Per gli esperti si tratta sì di un attacco senza precedenti, ma non così innovativo da punto di vista tecnologico. Secondo quanto riferito da molti testimoni, alcune persone hanno sentito i cercapersone – i cosiddetti pager, utilizzati perché più difficilmente intercettabili dai servizi segreti – riscaldarsi, riuscendo a sbarazzarsene in tempo. Altri, meno attenti, sono rimasti feriti, persino mortalmente. Una modalità d’azione propria del Mossad, l’agenzia di intelligence iraniana, secondo l’analista Ronen Solomon. Sulla stessa lunghezza d’onda Michael Horowitz, responsabile dell’intelligence di Le Beck International.

Quello che sembra chiaro è che i cercapersone siano stati venduti al gruppo sciita da una società iraniana. Ma come è stato possibile manometterli? L’esperto di cyber security Claudio Telmon ha citato tre ipotesi. Come evidenziato dal Sole 24 Ore, due contemplano la necessità che Israele sia riuscita a mettere le mani su ogni dispositivo, intercettando il carico destinato.
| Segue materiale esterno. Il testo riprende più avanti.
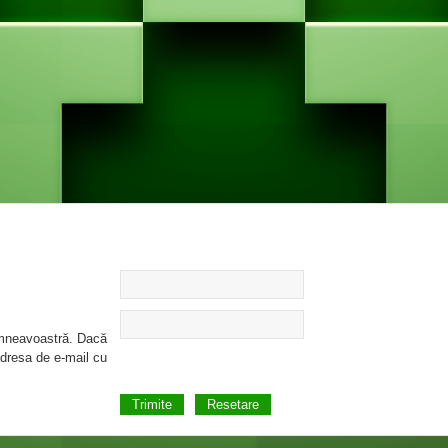
umneavoastră. Dacă
 adresa de e-mail cu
In tal caso, l’esplosivo sarebbe stato inserito vicino alla batteria, causando una reazione a catena. In una ipotesi c’è il citato utilizzato di un malware, un trojan, capace di aprire una porta nascosta su un sistema, utilizzabile dai terzi che l’hanno installata. L’alternativa è rappresentata dall’uso di speciali frequenze radio, così da istruire i pager ad azionare l’esplosivo. La terza e ultima possibilità non contempla l’utilizzo di esplosivo: i responsabili dell’attacco potrebbero aver surriscaldato i cercapersone con comandi a distanza, facendo saltare in aria la batteria.

Come evidenziato dall’esperto di cyber security Pierguido Iezzi all’Adnkronos, non è la prima volta che Israele ricorre a operazioni di questo tipo. Circa trent’anni fa lo Shin Bet uccise “l’Ingegnere” Yahya Ayyash, capo degli attentatori di Hamas, attraverso un’esplosione tramite un cellulare. Il Mossad, invece, aveva assassinato un esponente palestinese a Parigi trasformando il telefono della sua abitazione in una trappola: dopo averlo riempito di esplosivo, hanno trasmesso l’impulso decisivo quando il bersaglio aveva risposto ad una chiamata.

Può succedere anche con i nostri cellulari? Il motivo per cui Hezbollah utilizza i cercapersone è proprio per evitare intercettazioni da parte del nemico, non essendo questi dispositivi connessi a canali di comunicazione standard come i cellulari (WiFi o GSM). La domanda che tutti si pongono è: può succedere anche ai nostri cellulari? Sì e no. Paolo Dal Checco, consulente informatico forense, al Corriere spiega che “le batterie al litio dei cellulari, ma anche quelle degli elettrodomestici, così come dei monopattini e delle auto elettriche, sono sì soggette a incendi ma difficilmente possono esplodere in maniera dirompente”. Insomma: “Che i nostri smartphone vengano fatti esplodere da remoto pare, quindi, altamente improbabile anzi quasi impossibile, a meno che non siano stati predisposti per farlo inserendovi una carica esplosiva”. È anche vero, tuttavia, che “in linea teorica” si potrebbe far scaldare da remoto una batteria “fino a danneggiarla, forse persino a farla gonfiare e prendere fuoco”. Non sarebbe però verosimile un’esplosione simile a quelle registratesi in Libano.

Di certo, l’attacco a Hezbollah conferma le potenzialità della tecnologia in guerra, ma allo stesso tempo spaventa. Fa paura. Il motivo è semplice: forse nessuno è e sarà mai davvero al sicuro. Se è possibile utilizzare persino un cercapersone per uccidere un uomo, tutto è possibile. La tecnologia è in grado di sfruttare qualsivoglia apparecchio, anche i più antichi. Del resto abbiamo tutti fatto i conti con le immagini degli attacchi realizzati con i droni, utilizzati sia per realizzare film che per fare saltare in aria i gruppi nemici. Figurarsi ipotizzare le potenzialità di un attacco realizzabile con le automobili, oggi tutte iper-tecnologiche, oppure con orologi e occhiali hi-tech.